* [Problem description]: Retype, exactly as they appear below, the lines between the line holding "- **Media** category" and the line holding "[Ask Permission Block", both ends included.

* [Task inputs]:
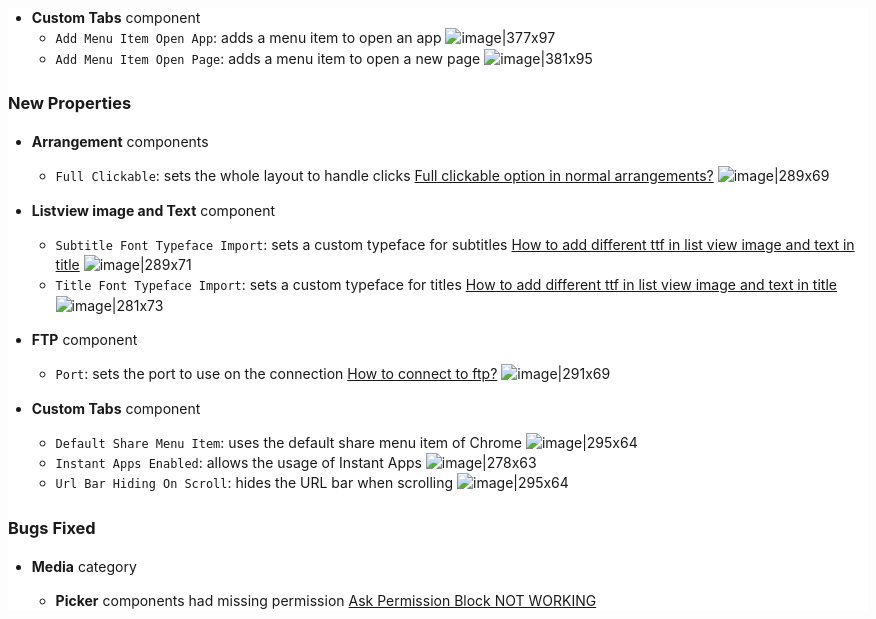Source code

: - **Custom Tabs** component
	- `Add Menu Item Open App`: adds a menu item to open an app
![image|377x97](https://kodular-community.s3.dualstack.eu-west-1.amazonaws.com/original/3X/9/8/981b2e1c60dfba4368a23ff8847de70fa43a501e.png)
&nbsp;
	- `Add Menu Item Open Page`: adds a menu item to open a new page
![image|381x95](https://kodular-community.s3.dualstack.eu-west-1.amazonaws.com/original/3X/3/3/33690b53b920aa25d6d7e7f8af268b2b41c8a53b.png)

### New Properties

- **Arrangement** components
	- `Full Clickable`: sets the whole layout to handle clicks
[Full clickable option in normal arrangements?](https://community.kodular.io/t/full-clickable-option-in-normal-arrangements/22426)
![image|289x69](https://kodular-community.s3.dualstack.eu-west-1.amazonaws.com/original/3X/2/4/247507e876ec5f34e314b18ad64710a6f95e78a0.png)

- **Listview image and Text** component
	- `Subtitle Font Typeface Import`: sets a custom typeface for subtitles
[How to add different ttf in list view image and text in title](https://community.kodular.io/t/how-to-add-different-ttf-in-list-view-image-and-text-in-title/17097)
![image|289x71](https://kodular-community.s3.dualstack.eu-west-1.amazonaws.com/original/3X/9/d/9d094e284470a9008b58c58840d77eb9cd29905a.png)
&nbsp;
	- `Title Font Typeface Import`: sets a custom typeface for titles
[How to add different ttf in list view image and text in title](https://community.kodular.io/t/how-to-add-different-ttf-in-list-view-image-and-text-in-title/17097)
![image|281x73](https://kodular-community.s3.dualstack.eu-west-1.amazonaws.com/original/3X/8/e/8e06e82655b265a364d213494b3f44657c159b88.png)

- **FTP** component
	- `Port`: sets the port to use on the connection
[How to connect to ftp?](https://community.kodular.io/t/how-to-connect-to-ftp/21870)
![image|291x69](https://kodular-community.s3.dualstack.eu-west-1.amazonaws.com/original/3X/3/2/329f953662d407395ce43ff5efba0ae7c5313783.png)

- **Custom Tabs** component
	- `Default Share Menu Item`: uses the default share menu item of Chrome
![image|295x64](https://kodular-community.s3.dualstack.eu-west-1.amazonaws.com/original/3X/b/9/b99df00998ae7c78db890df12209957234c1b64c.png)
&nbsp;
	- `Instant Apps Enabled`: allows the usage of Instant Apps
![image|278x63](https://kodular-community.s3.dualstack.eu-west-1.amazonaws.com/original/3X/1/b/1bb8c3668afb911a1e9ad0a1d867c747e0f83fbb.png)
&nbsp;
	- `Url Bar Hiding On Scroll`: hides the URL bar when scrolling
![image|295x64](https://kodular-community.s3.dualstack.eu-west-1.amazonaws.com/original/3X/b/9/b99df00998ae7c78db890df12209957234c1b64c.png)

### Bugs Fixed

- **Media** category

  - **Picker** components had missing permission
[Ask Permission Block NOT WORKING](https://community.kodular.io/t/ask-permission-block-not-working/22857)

...

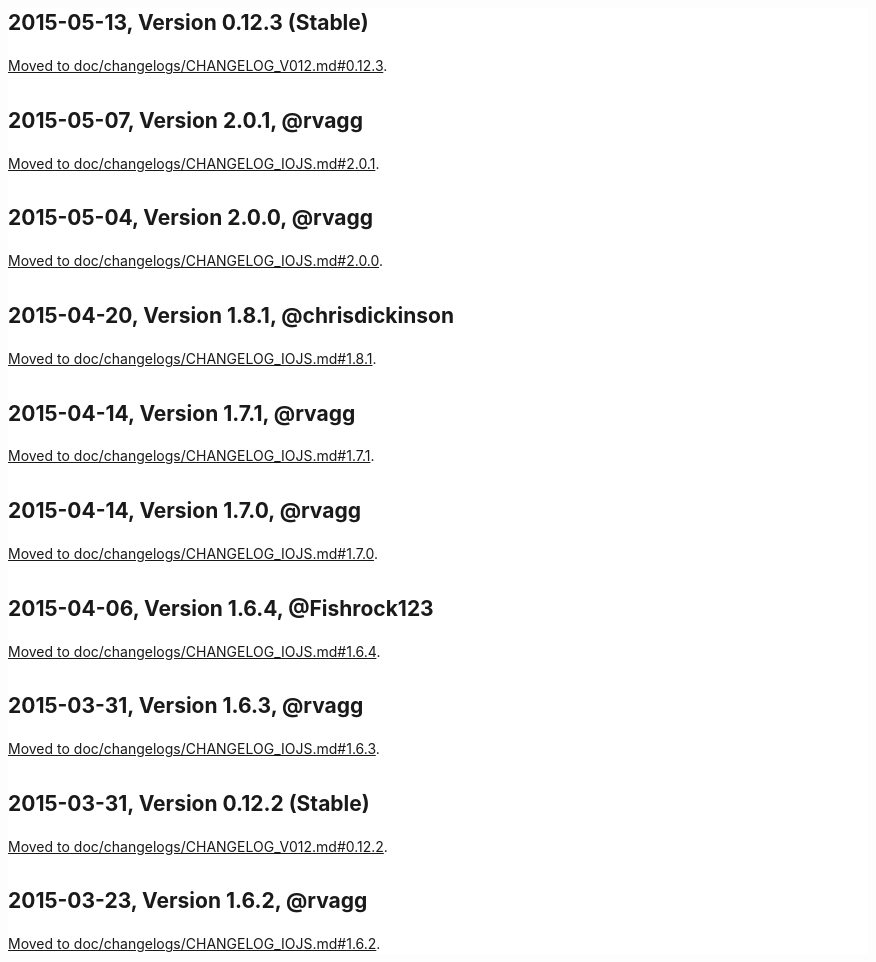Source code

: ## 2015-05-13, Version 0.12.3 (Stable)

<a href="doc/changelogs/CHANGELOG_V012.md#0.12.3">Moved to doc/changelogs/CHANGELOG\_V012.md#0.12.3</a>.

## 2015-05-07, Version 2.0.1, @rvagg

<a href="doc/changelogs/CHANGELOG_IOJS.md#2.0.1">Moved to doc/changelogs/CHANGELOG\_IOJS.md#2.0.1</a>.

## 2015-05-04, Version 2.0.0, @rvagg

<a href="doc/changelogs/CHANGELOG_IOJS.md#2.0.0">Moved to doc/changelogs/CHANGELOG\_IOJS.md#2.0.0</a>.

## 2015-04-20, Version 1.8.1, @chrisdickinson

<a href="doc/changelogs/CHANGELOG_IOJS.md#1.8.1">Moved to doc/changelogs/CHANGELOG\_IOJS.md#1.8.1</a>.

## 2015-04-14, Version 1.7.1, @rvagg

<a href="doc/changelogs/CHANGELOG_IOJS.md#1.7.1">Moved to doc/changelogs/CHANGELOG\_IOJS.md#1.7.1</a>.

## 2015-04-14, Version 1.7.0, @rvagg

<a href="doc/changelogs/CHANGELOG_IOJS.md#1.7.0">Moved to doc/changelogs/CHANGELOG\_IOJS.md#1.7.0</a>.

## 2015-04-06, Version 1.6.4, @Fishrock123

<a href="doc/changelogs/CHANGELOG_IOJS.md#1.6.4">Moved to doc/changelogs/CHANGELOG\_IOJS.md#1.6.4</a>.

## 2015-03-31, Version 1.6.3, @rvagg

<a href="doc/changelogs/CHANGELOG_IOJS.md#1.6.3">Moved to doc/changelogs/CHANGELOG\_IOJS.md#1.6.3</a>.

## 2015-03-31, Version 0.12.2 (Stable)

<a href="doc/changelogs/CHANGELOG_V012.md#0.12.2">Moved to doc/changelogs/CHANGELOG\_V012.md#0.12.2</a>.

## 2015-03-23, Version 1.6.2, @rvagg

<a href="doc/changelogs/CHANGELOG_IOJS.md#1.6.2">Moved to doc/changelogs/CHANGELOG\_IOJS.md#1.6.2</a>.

* [Your response]:
- **Media** category

  - **Picker** components had missing permission
[Ask Permission Block NOT WORKING](https://community.kodular.io/t/ask-permission-block-not-working/22857)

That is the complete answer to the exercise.